Implanon cannot dissolve and won’t go anywhere until it is removed. It also contains a small amount of an X-ray detectable compound, which makes it clearly visible on X-ray. Very occasionally, it is necessary for women to have an X-ray or ultrasound so that the exact location can be found.
It is important that the Implanon is easily palpable (felt) under the skin. This means it can be easily located and seen as a slightly raised rectangular rod just under the surface of the skin. Implanon is most commonly inserted just above the elbow joint, on the inside aspect of the upper arm.
How does Implanon work?
Like many contraceptive devices, Implanon works by a combination of factors. It prevents ovulation so that there is no egg to be fertilised in the first place. It makes the lining of the womb thin and not suitable for a fertilised egg to nestle in, as well as thickening the cervical mucous, which acts as an effective barrier for the sperm to work their way through to the womb.
Where do I go to get my Implanon inserted or removed?
It is important for women who have Implanon inserted to keep a mental and physical record of when it was inserted in the first place. As the three-year cut-off point approaches, plans can be made for its removal or replacement.
Your General Practitioner or local clinic sister will be able to remove the device.
Healthcare practitioners need to be trained in the insertion and removal of Implanon and although it is not a complex procedure, this still requires a degree of skill. According to our Minister of Health, a number of nurses have already undergone training in inserting the implant, and 4 000 more are to be trained.
If the Implanon is not clearly visible under the skin, it is important to seek the assistance of a healthcare practitioner who has skills in more complicated removal. If you are planning to have another one inserted immediately, then it is possible to use the same cut in the skin. It only takes 10-15 minutes to carry out the removal procedure.
Will it hurt to have the Implanon removed?
You will need to have a local anaesthetic injection into the skin above the Implanon so that the area surrounding it is numb. Local anaesthetic injections can certainly sting and it takes a few minutes for them to be effective. You may want to ask your GP or nurse if you can have some local anaesthetic patches to apply before the injections are done.
A small cut of around 2-3 mm is made and the Implanon is removed with a pair of surgical tweezers (known as a forceps). If the area has been properly anesthetised you will not feel anything other than a little pulling and tension. You may need to have a stitch (suture) inserted if the cut was big enough, but generally this is not necessary. In most women the skin edges sit closely together and they heal very neatly. Occasionally, a minute scar is visible but with time this will fade to white and barely be noticeable.
Occasionally, the Implanon has been inserted too deeply when it was first put in. This means that, when it comes to removing it, the procedure is not as straightforward as it should be. If the Implanon cannot be felt then it is sometimes necessary to have an ultrasound or, occasionally, an X-ray to locate exactly where it is under the skin. Once this is clear, then it is easier to target its exact location and remove it.

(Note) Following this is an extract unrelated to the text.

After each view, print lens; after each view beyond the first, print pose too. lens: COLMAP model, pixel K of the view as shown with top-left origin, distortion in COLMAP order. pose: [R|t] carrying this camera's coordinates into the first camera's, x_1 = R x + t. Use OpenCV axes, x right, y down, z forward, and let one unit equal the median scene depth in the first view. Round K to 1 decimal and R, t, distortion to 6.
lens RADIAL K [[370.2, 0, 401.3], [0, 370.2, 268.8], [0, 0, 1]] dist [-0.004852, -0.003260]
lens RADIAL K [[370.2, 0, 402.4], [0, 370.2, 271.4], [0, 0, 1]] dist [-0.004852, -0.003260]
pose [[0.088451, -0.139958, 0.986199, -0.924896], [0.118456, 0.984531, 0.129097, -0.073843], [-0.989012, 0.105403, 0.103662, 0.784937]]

How long will it take for me to be fertile again?
Most women start to ovulate again within a few weeks of having their Implanon device removed. The time frame for conceiving after using Implanon is generally thought to be the same as for ceasing other forms of hormonal contraception. In terms of long-term infertility risk, Implanon does not seem to be a problem.

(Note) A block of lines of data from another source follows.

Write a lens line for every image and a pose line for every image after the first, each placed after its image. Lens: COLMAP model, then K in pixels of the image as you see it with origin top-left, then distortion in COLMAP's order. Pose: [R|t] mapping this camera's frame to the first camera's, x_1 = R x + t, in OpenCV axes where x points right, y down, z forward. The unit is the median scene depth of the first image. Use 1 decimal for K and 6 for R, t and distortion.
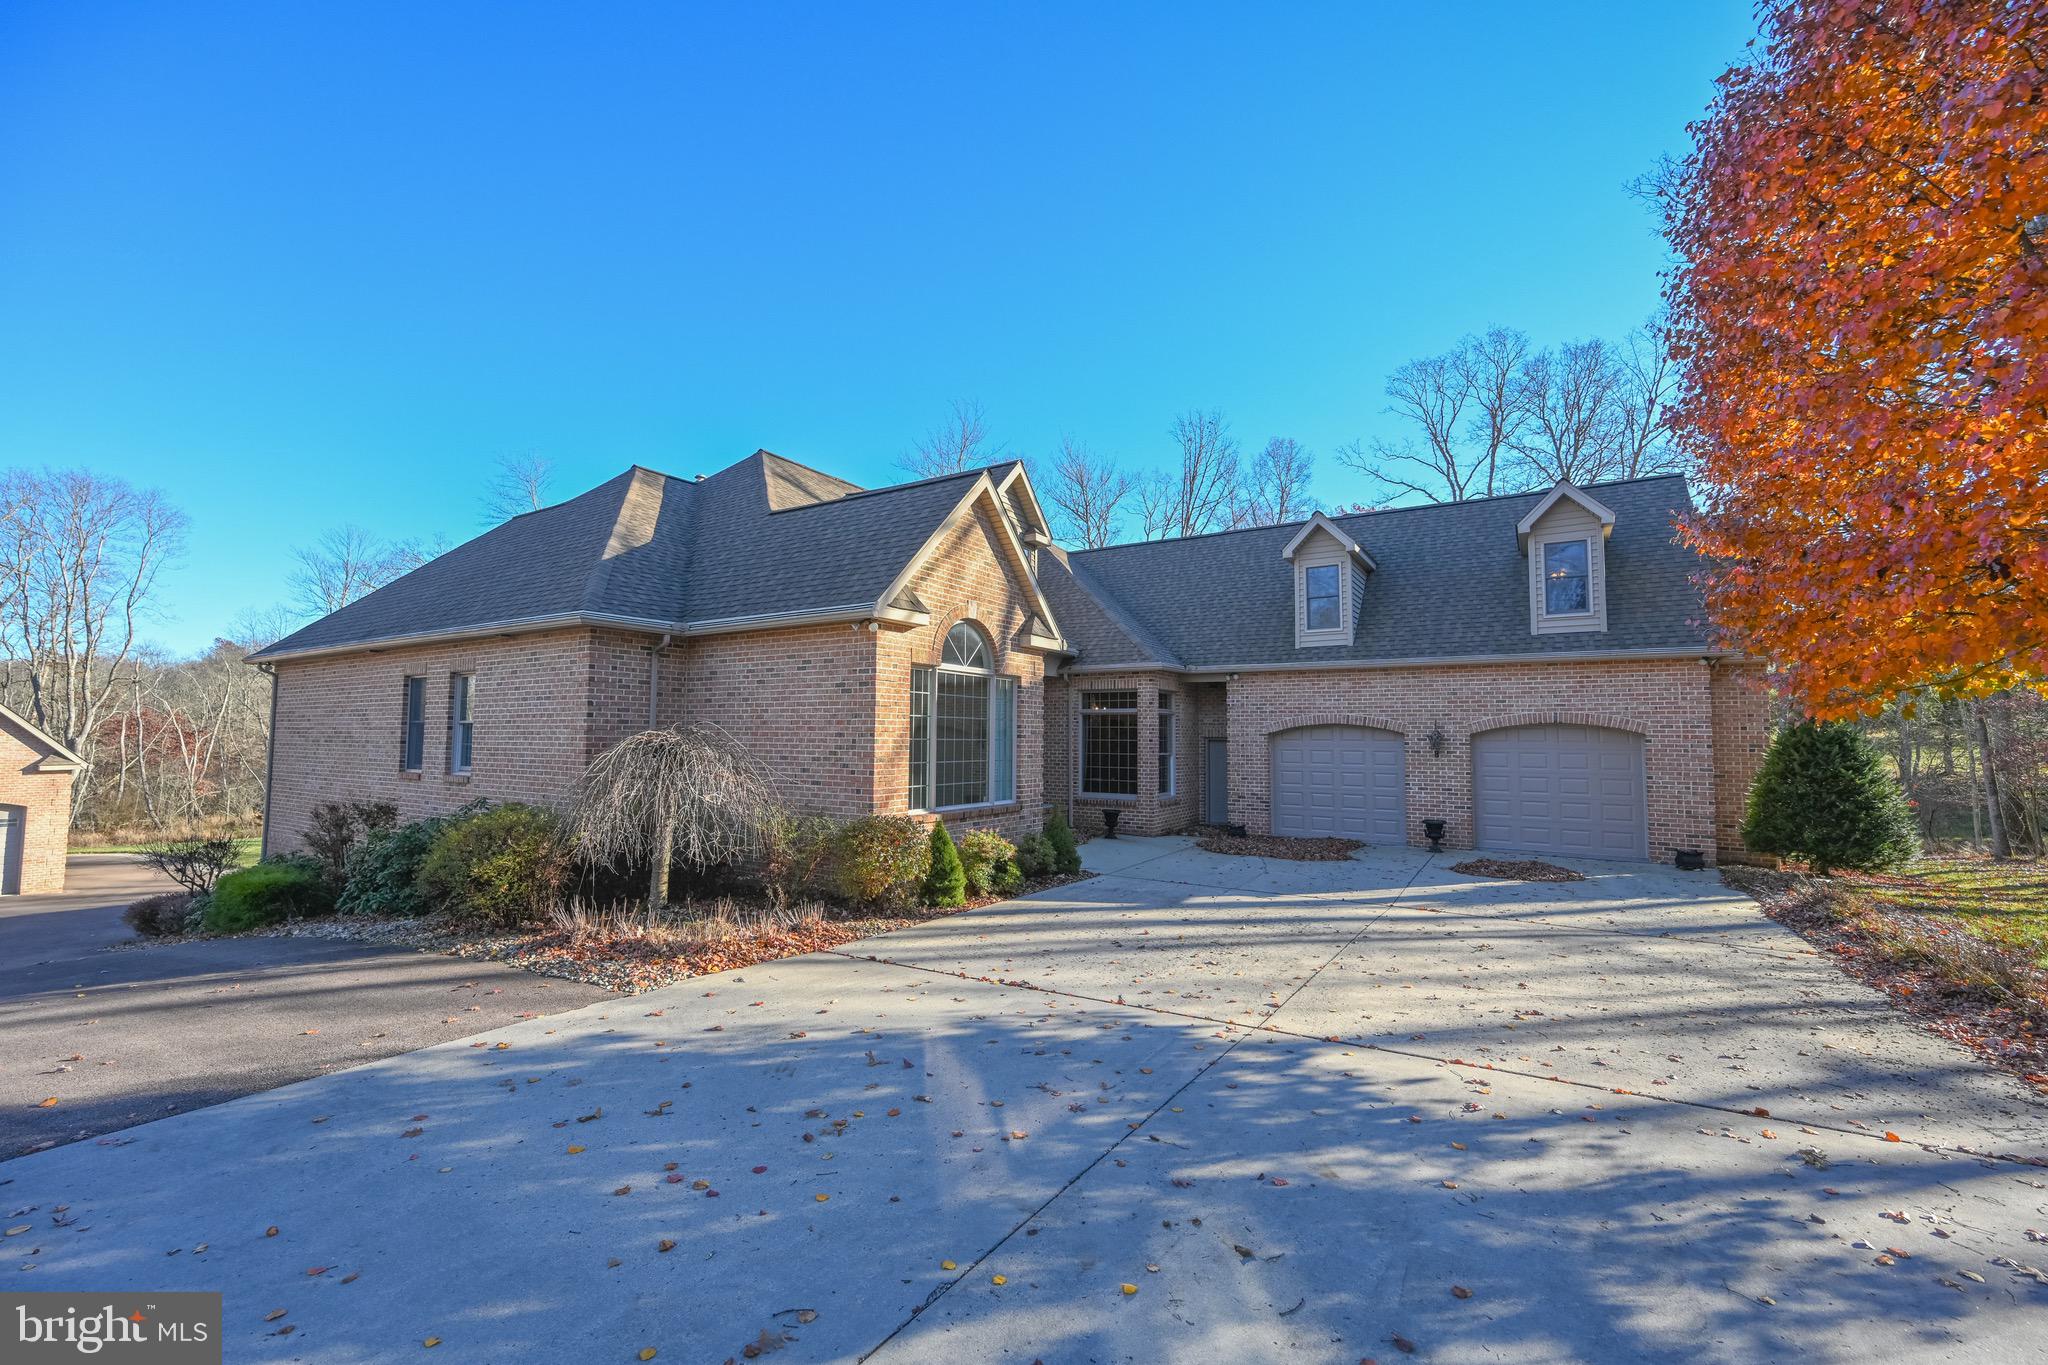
lens RADIAL K [[807.5, 0, 1028.7], [0, 807.5, 684.5], [0, 0, 1]] dist [-0.001522, -0.000103]
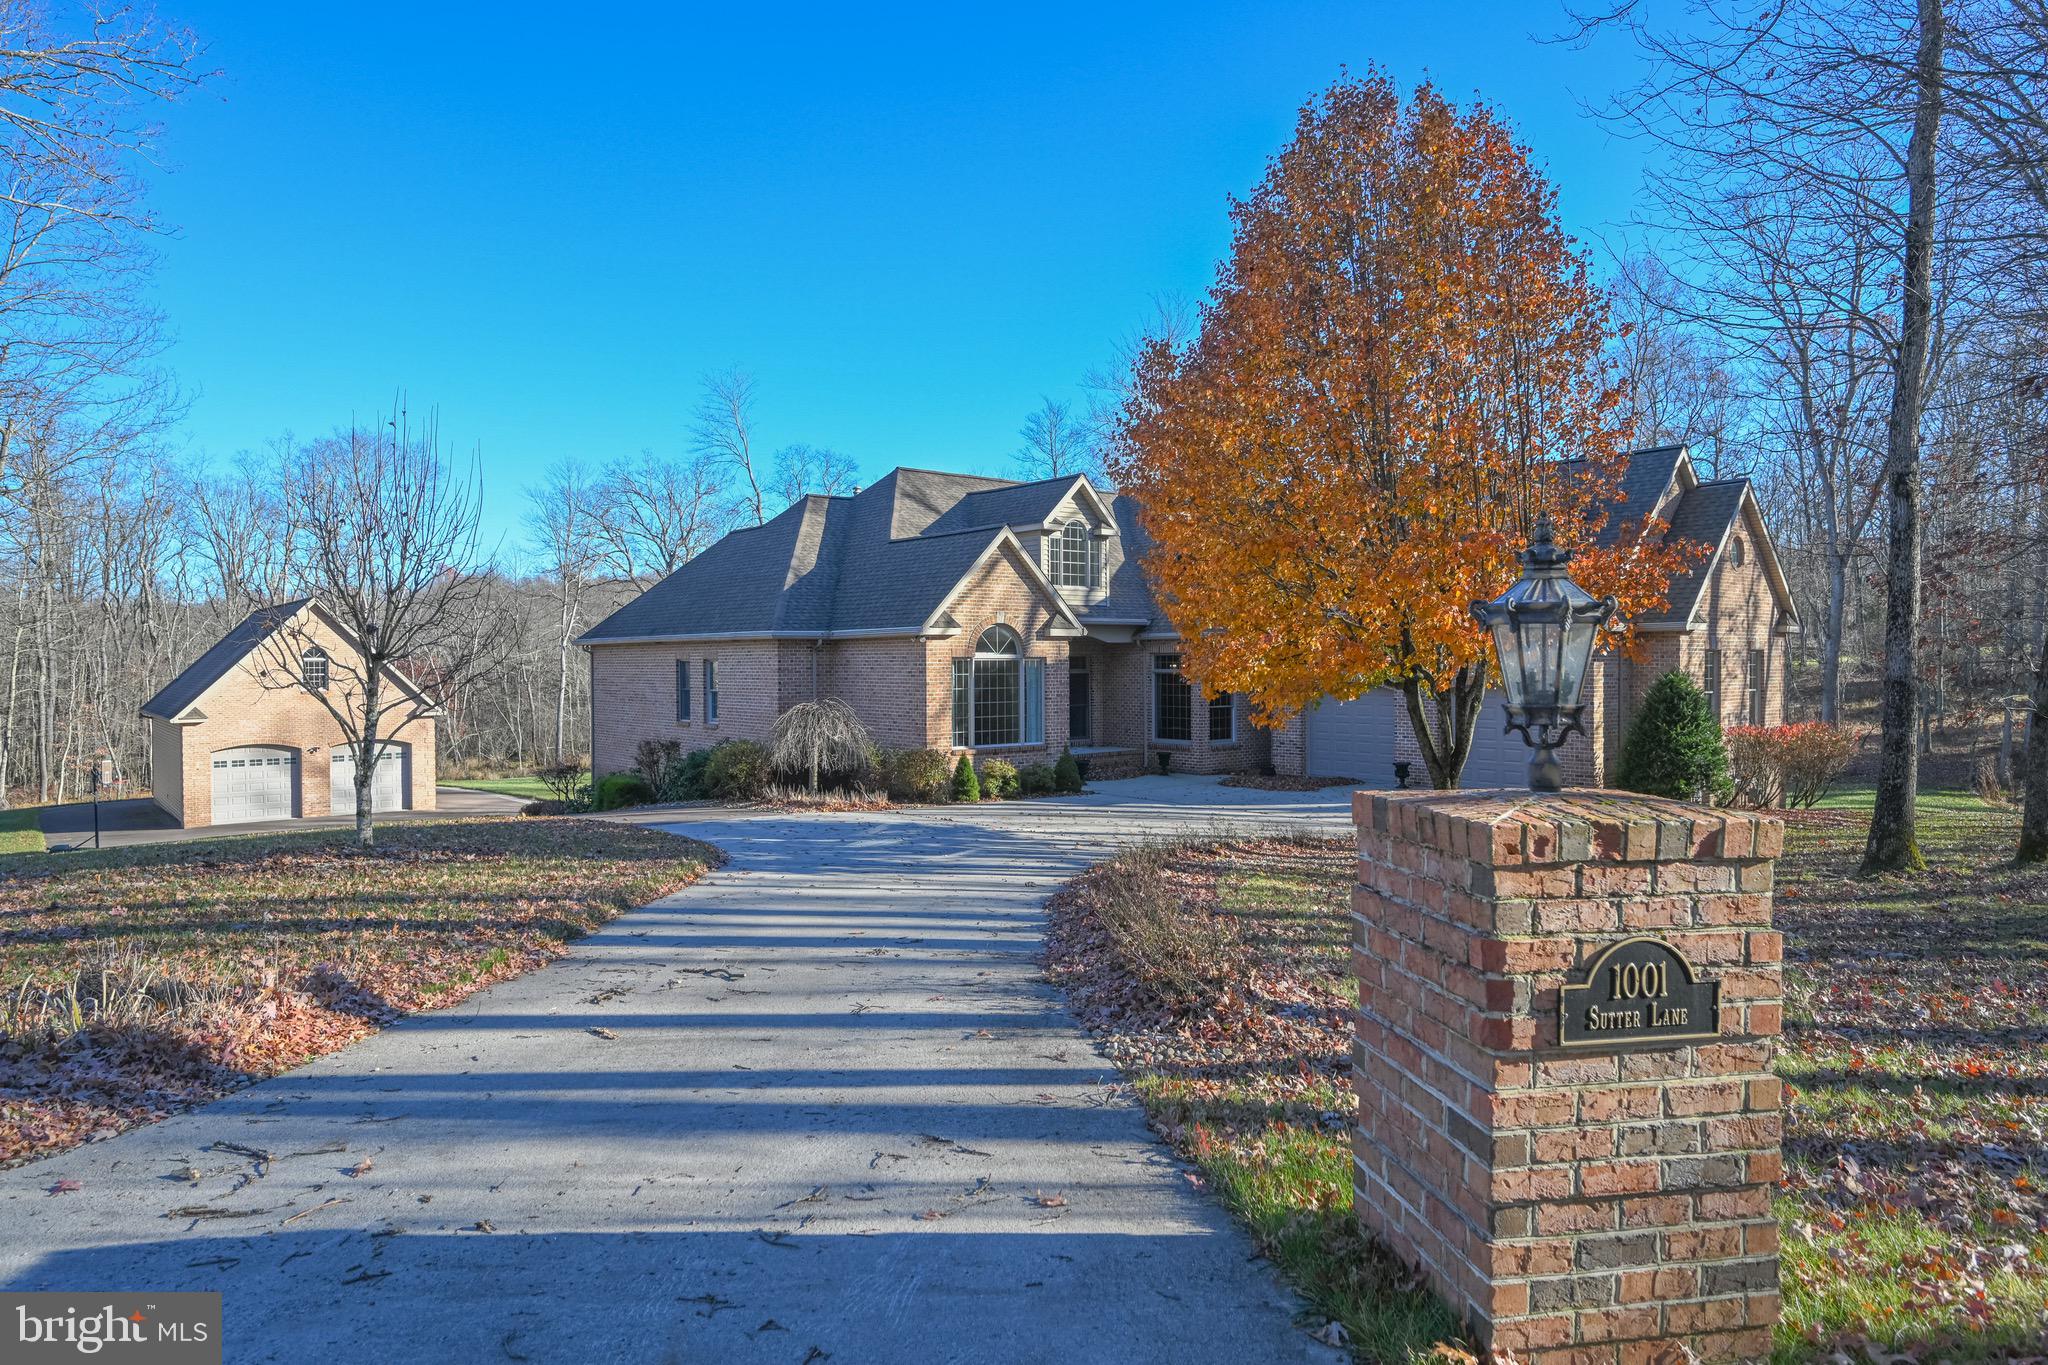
lens RADIAL K [[1204.9, 0, 1027.0], [0, 1204.9, 661.8], [0, 0, 1]] dist [-0.001824, 0.000165]
pose [[0.948659, -0.011669, -0.316085, 0.620838], [0.032553, 0.997615, 0.060871, -0.129986], [0.314621, -0.068035, 0.946776, -1.018733]]
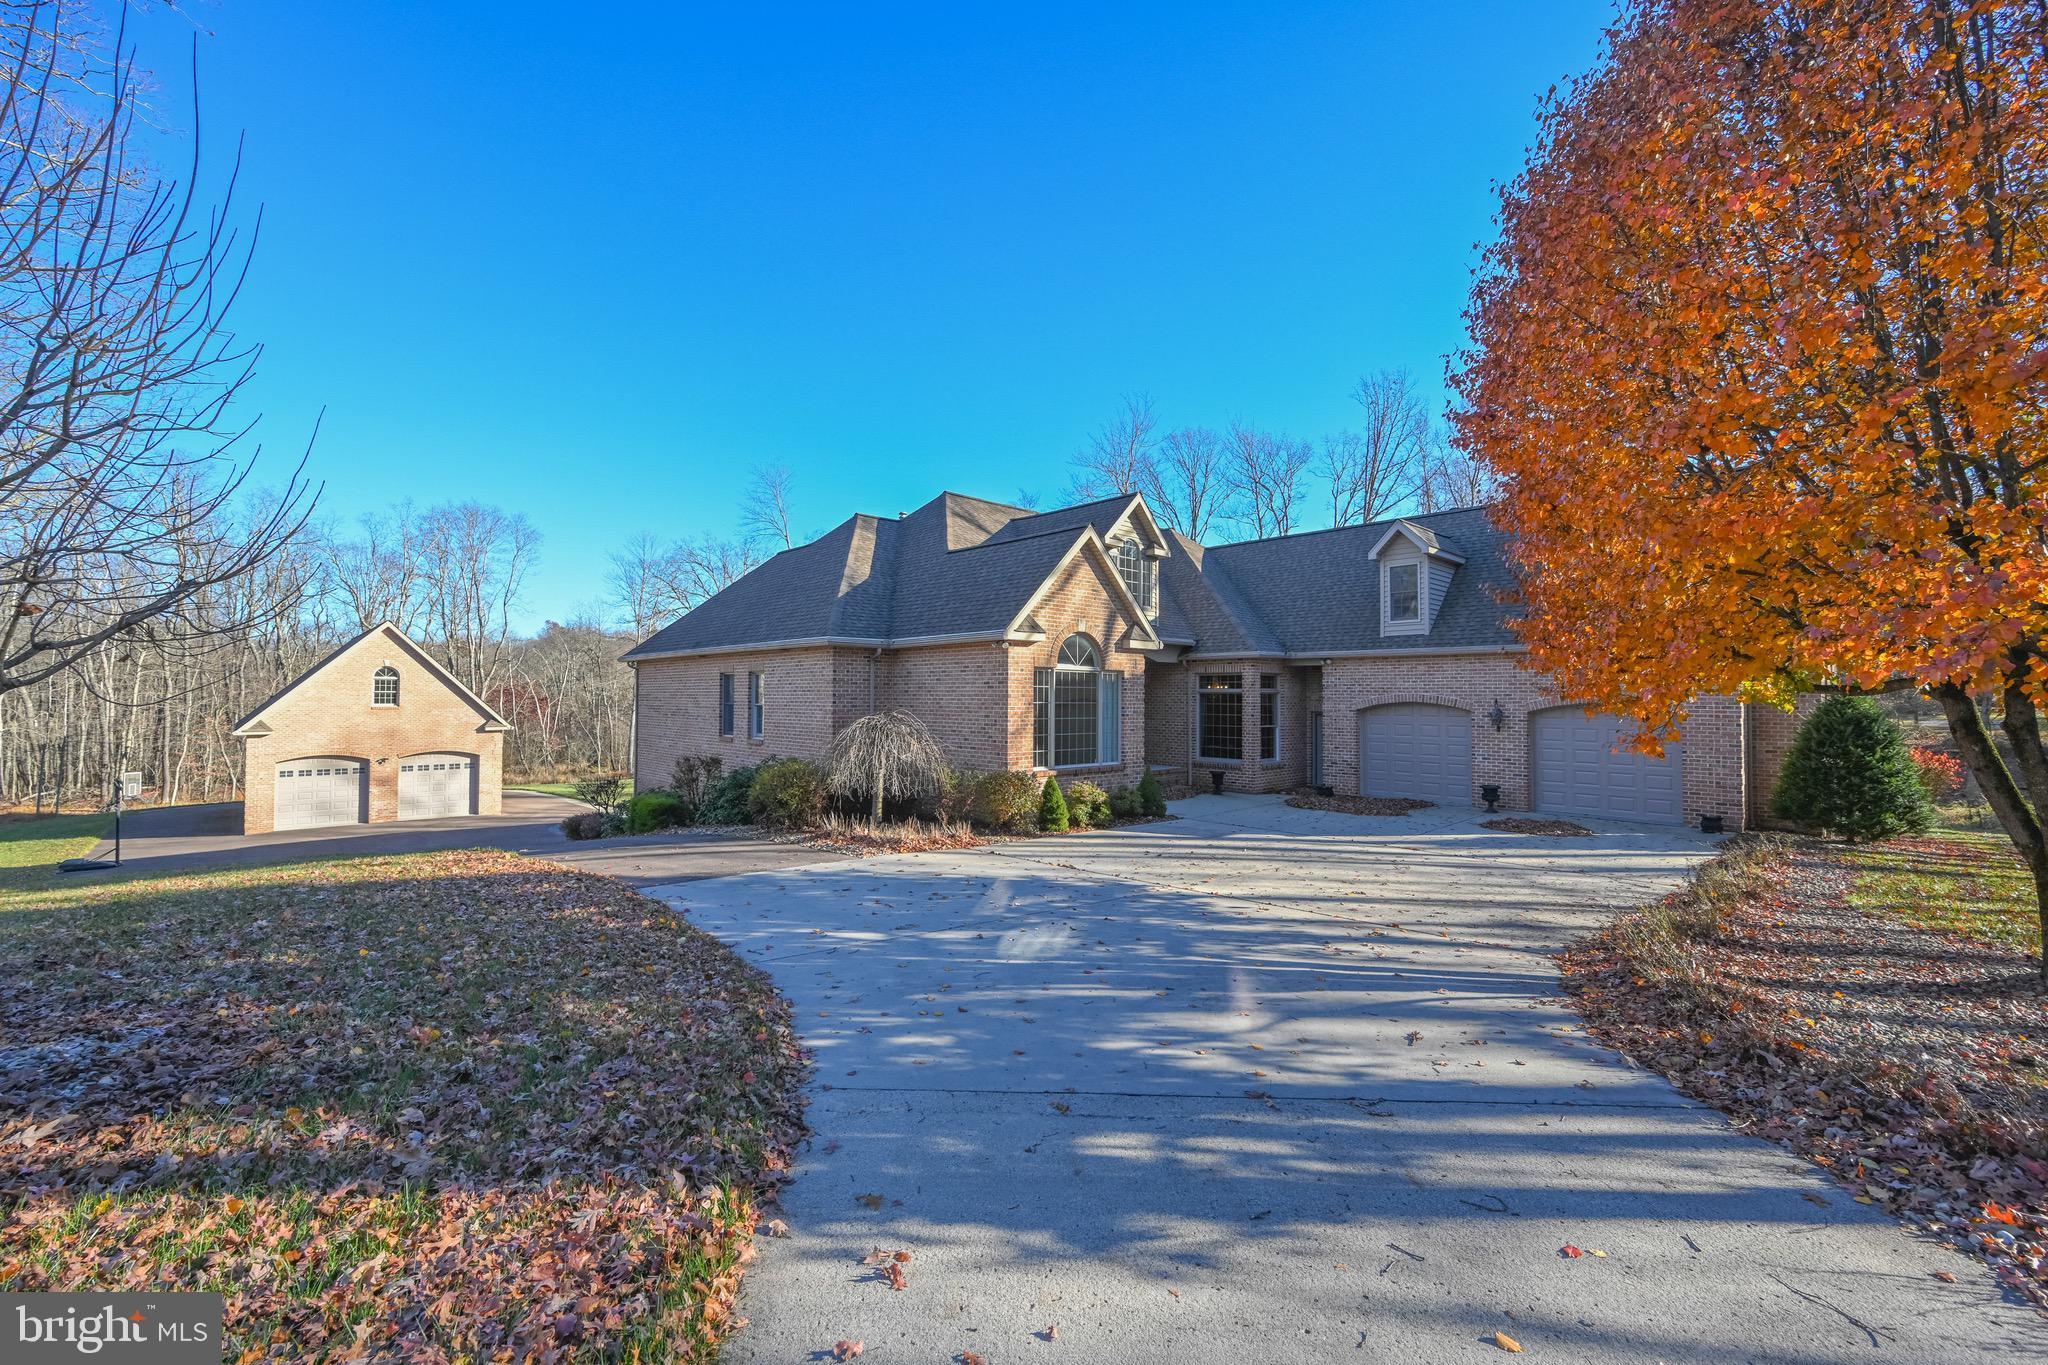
lens RADIAL K [[815.1, 0, 1032.2], [0, 815.1, 676.3], [0, 0, 1]] dist [-0.001698, -0.000077]
pose [[0.969374, -0.008059, -0.245457, 0.171427], [0.017231, 0.999230, 0.035241, -0.049754], [0.244984, -0.038391, 0.968767, -0.344882]]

Some women become fertile again immediately once the Implanon is removed. This is why alternative forms of contraception are often recommended to women before they make the appointment to have the Implanon removed. Unless, of course, they are keen to fall pregnant.
Although the Implanon device is still effective for three years, as this “use-by-date” gets closer the amount of hormone it releases is not as high as when first inserted. If it is left in for longer than three years, then there is an increased risk of pregnancy and ectopic (tubal) pregnancy.